If Beyonce wants us to think about feminism, Nicki Minaj wants us to think about sex, specifically sex with her.  I have been oddly hypnotized by the Anacoda video.  Obviously, I think it’s great to have different body images out there for women and men of all shapes and sizes to appreciate and identify with.  It’s awesome that she’s sampling Sir-Mix-A-Lot’s Baby Got Back.  Everyone needs to know and appreciate that song.  I also love that she spits that line about not skipping meals:

He can tell I ain’t missing no meals
Come through and fuck him in my automobile. 

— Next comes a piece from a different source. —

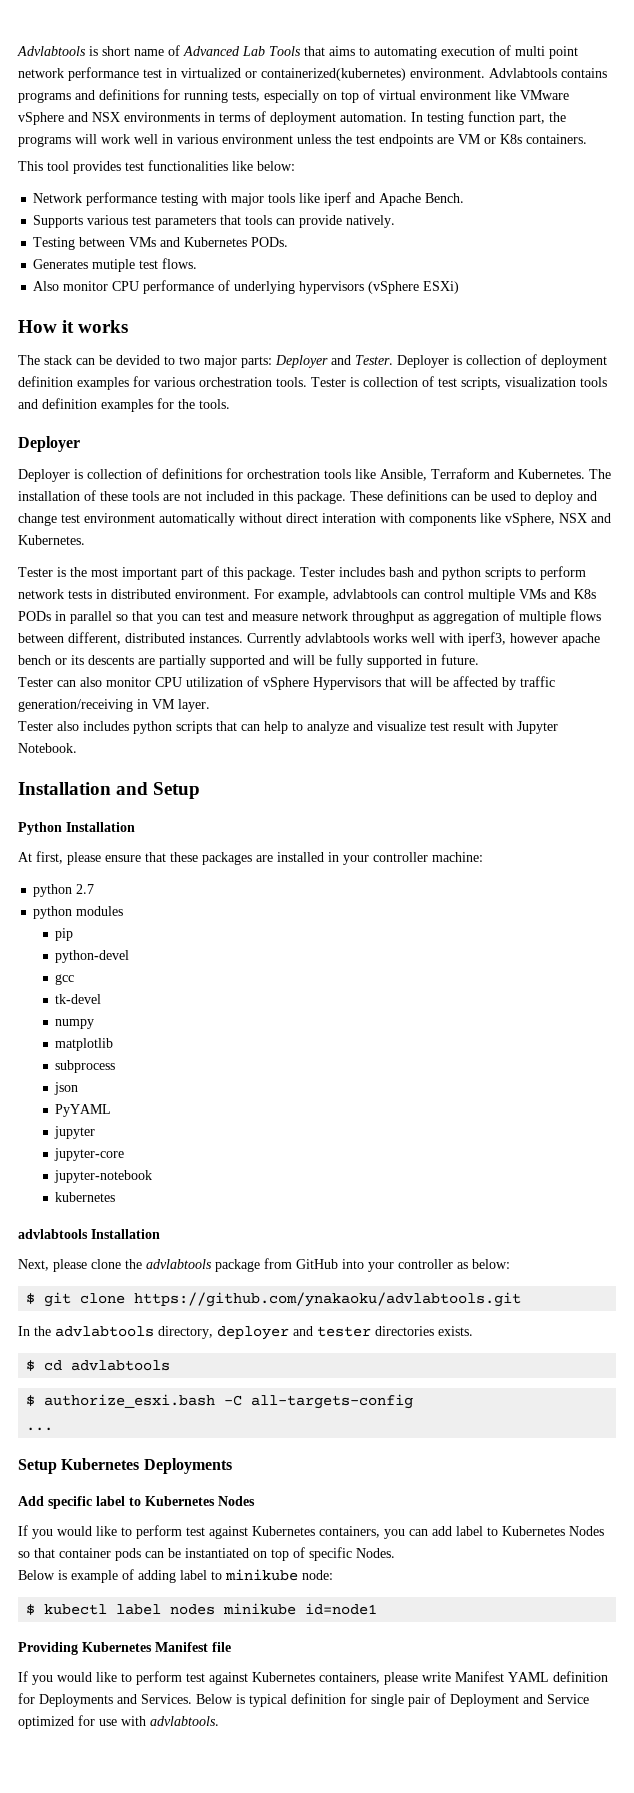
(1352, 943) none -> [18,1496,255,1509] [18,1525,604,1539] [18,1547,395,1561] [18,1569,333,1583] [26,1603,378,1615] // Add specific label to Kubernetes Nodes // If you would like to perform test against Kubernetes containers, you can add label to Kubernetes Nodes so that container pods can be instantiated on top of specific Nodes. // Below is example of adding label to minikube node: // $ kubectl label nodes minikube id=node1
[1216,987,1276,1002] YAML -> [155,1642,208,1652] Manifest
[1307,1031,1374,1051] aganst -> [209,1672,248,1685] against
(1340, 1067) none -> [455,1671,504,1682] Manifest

I mean the song is dope as fuck.  She’s powerful and she’s hot and she knows what she wants which is great.  But if I’m being honest, it kind of gives me agita – which is a Yiddish word that means general anxiety and agitation that can’t be fully expressed or articulated.  Which is kind of perfect because this video makes me feel like a prudish Jewish grandma. I wish I was cool enough to be so down with all the dance moves and imagery in this video but I’m not. I seriously have had at least five conversations this week speculating where and when girls dance with their asses touching in da club.  I started wondering and worrying about what the preteens in my hip hop dance class would think of this video.

Obviously the video is sexual, and rightly so because the song is about sex.  But is it sexy? I thought it was tongue-in-cheek and cartoonish at first.  I mean Nicki is nothing if not flamboyant.   But the more I talked to people and read the reactions on Twitter the more I realized that Nicki Minaj had tapped into some kind of extremely overt counter-culture sexuality where little is left to the imagination. It’s like her ass and her vagina are her lures and she’s showing what they can do throughout the video but never relinquishing control to anyone.  She’s teasing you with her assets.  It’s very powerful imagery.  But is it sexy? I’m not sure. If I say no does that automatically mean my views on sexuality are clouded by patriarchy?  Is she is too confident to be sexy?

You can have ambition
But not too much
You should aim to be successful
But not too successful. 

My gut reaction to this video is so perplexing.  I like it and I don’t.  It feels both powerful and degrading somehow.  Would the song be as big a hit if she was spitting her sexually-charged lyrics wearing long pants and a hoodie, Da Brat style?   Sadly, I don’t think so.

But the more I watch it the more and more I feel like an old  stick in the mud.  And the more I realize that the Pussy Cat Dolls pole dancing classes my friends and I took a few years back were like the lukewarm tea equivalent to Nicki Minaj’s scorching, extra hot quadruple shot americano version.

All and all, I’m glad the video is out there along with the other thought-provoking songs, imagery and articles about feminism in the modern world.  If nothing else, it has people thinking about feminism, sexuality and femininity and how they can all co-exist within each of us in the modern world.